Six months ago you nabbed a reservation at the hottest restaurant in town. Now the meal of your life is two days away. You have to be prepared. You have to be psyched. You have to make the most of it. But how?
First, you have to be hungry. Teeth-grinding, stomach-growling, napkin-eating hungry. Lonnie Varisco, chef and headmaster at the Culinary Institute of New Orleans, says that he and his wife didn’t eat a thing the day of their hotly anticipated dinner at Emeril’s new restaurant. “It’s best to be starving when you arrive at the restaurant,” says Varisco. “Even if the food’s mediocre”—which Emeril’s wasn’t, he assures us—”you’ll love it.”
Wendy Jones, who teaches at New York’s Culinary Institute of America, recommends turning anticipation into a sublime torture. “I’d get myself excited by reading every article written about the restaurant. If I had pictures of the food, I’d even put them up on the bathroom mirror.”
But if you find yourself cranked too tight in the hours before your meal, find a way to relax. Amiram Elwork, a Philadelphia psychologist, suggests positive visualization, even when you’re stuck in traffic and in danger of missing your reservation. “Imagine yourself enjoying delicious food, being treated by the waiter as someone important. Creating those images has a biochemical effect on the brain, setting yourself up for a positive experience.”
Once you’re at the table, it’s soothing to say a little prayer, as the Hare Krishnas do to thank Lord Krishna before each meal. “It brings our consciousness to the present and makes eating a meditation and a spiritual act which nourishes the soul as well as the body,” says Jivanausadhi Dasi, who runs the Hare Krishna temple in Hartford, Connecticut.
“It helps to be hungry,” says Dr. Miles Rogish, a psychologist in York, England, “so you’ll pay attention to the details.” But hunger requires discipline, especially once you sit at the table and put your napkin in your lap. Strive for balance between your howling, primitive core—the so-called reptilian brain that signals you to lunge for the dinner rolls—and the more advanced levels of consciousness where you experience the pleasure of anticipation.

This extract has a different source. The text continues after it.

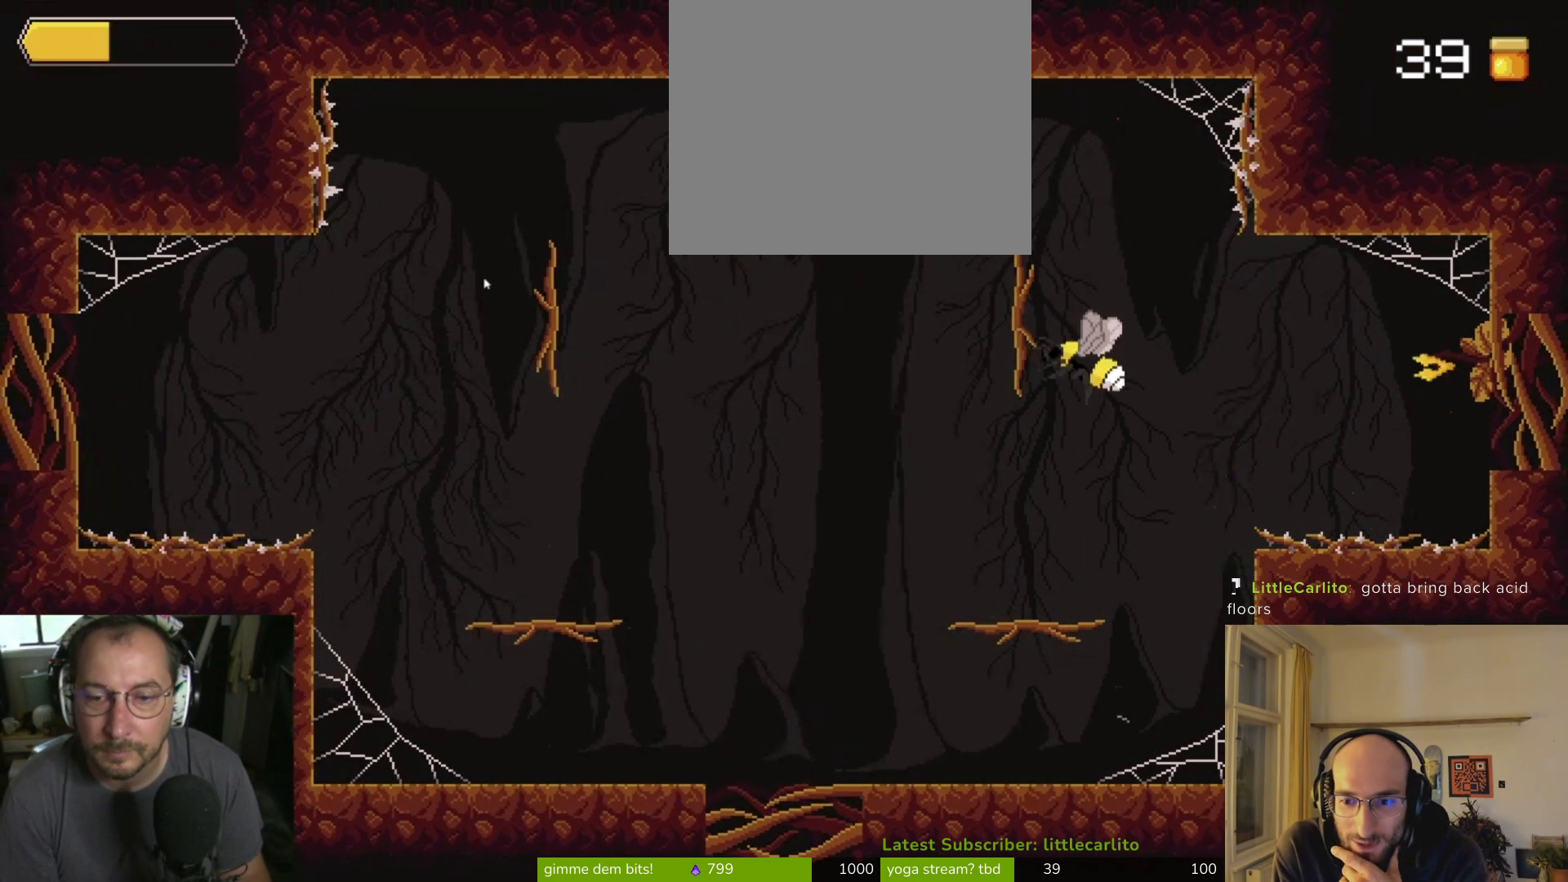
Gameplay with a controller (PlayStation layout); each line is a JSON object with the inputs held at the frame after it. "events" lists button and stick changes between this image and that frame as [ms after this image, input, new state], when the widget could be followed in between. Not read: L1.
{"buttons": ["CROSS"], "left_stick": "right", "right_stick": "center", "events": [[433, "CROSS", "down"], [433, "left_stick", "right"]]}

So you’ve starved yourself, tortured yourself, taken deep breaths, visualized obsequious table service, and invoked a prayer. Now it’s time to eat well. Which brings us to our final tip: Leave the sexy, tight clothes at home. Varisco, the chef from New Orleans, will don what he calls his “vacation pants” before a royal feast. Likewise, Rogish makes sure his pants are just comfy enough, “so that I can unbutton without them sliding off my ass.” Because no matter how much you’re paying for the meal of your life, you’ll no doubt be required to keep your pants on.